- _To do_: Begin at the line with "стоит же такое недеш" and write out every line after it, exactly, through the last line below, adding nothing.
------------
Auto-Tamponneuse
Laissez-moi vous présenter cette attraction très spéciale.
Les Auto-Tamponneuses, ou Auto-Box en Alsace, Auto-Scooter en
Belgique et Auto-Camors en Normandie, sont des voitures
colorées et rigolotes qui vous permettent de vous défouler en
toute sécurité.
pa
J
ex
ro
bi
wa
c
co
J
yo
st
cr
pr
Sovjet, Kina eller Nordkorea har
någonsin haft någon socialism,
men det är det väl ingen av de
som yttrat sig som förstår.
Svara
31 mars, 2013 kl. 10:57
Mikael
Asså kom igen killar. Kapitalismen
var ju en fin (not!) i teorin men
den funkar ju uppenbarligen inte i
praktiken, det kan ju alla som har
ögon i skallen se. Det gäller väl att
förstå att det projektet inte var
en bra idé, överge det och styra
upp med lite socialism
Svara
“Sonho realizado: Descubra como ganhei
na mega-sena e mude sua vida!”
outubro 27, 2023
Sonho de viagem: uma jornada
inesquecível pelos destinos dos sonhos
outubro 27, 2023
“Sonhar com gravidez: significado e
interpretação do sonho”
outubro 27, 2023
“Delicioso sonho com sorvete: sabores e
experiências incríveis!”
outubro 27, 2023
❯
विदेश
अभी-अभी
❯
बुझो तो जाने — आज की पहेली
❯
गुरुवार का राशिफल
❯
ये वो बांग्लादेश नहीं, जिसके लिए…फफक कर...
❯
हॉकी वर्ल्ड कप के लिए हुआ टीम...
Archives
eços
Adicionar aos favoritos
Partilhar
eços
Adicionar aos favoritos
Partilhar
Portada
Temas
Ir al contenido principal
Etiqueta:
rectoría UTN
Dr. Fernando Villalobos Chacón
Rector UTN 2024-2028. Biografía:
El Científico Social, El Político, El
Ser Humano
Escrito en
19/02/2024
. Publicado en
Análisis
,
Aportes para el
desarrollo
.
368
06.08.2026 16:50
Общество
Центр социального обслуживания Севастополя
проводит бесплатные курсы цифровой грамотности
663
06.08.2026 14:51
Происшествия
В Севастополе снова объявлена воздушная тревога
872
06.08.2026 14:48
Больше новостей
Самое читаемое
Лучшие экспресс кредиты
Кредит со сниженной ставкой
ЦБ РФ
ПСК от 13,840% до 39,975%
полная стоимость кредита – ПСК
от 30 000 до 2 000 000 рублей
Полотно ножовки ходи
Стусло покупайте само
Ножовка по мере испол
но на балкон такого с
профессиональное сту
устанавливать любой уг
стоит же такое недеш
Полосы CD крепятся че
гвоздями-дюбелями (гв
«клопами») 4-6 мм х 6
------------
- _Exercise answer_:
стоит же такое недеш
Полосы CD крепятся че
гвоздями-дюбелями (гв
«клопами») 4-6 мм х 6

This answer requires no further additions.